Top of DATASET RECORDS

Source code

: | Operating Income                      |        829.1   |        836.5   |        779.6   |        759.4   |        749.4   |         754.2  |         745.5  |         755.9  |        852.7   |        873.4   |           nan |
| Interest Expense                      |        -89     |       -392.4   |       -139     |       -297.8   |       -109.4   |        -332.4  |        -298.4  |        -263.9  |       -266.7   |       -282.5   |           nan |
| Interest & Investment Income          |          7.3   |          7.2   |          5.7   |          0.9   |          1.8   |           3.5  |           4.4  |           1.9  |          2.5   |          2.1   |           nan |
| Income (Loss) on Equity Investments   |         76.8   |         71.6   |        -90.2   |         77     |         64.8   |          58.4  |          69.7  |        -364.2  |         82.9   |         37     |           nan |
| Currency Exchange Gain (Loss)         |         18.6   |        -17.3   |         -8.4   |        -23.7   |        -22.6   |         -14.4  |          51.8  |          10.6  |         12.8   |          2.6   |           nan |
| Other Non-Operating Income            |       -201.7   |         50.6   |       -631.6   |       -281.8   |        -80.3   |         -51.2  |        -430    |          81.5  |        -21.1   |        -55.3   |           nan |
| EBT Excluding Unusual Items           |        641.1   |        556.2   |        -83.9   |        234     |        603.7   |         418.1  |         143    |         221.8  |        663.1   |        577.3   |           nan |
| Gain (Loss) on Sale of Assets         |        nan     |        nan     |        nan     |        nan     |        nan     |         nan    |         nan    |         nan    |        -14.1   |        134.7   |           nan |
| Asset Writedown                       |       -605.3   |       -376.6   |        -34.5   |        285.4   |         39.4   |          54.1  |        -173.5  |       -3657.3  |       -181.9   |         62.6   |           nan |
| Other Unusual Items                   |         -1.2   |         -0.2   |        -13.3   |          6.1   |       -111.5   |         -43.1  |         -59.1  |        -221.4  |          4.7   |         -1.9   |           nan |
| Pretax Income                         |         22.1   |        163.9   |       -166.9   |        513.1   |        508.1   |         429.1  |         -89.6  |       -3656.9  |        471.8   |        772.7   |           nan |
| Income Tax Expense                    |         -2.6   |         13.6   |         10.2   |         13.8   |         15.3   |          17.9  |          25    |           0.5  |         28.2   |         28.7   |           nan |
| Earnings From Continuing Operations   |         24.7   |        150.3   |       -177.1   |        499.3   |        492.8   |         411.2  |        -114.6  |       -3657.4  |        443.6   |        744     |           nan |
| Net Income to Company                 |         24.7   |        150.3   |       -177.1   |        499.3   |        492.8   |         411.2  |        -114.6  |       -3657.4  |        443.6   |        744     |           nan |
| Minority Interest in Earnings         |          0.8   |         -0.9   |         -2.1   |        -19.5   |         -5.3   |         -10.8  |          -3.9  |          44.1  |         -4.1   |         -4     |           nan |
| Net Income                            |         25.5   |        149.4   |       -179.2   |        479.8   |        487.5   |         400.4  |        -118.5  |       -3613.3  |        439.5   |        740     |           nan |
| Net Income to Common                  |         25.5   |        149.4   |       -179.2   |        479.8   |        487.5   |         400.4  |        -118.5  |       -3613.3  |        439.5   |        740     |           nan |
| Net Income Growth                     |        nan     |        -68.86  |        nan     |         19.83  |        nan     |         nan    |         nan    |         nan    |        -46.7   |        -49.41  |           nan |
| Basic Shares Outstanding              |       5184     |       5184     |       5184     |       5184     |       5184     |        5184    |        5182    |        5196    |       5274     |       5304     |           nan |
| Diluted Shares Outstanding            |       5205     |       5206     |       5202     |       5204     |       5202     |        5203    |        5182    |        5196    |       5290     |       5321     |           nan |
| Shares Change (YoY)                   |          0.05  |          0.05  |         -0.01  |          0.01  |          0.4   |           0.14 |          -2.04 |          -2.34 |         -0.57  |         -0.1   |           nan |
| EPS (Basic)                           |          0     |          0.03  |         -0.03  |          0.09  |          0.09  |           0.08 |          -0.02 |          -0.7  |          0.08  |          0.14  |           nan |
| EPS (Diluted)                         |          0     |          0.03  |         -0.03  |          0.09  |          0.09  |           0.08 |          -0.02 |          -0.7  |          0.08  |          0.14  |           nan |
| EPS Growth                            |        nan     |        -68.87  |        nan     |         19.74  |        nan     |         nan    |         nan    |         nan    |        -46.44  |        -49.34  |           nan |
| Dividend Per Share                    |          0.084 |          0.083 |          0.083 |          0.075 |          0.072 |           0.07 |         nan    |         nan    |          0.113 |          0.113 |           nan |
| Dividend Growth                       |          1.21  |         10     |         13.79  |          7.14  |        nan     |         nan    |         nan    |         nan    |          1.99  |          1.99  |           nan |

Bottom of DATASET RECORDS

→ **ASSIGNMENT**
Beginning with the line that has "Other Non-Operating Income" and ending with the line that has "Gain (Loss) on", set down the lines above exactly and include no others.

→ **RESPONSE TO THIS EXERCISE**
| Other Non-Operating Income            |       -201.7   |         50.6   |       -631.6   |       -281.8   |        -80.3   |         -51.2  |        -430    |          81.5  |        -21.1   |        -55.3   |           nan |
| EBT Excluding Unusual Items           |        641.1   |        556.2   |        -83.9   |        234     |        603.7   |         418.1  |         143    |         221.8  |        663.1   |        577.3   |           nan |
| Gain (Loss) on Sale of Assets         |        nan     |        nan     |        nan     |        nan     |        nan     |         nan    |         nan    |         nan    |        -14.1   |        134.7   |           nan |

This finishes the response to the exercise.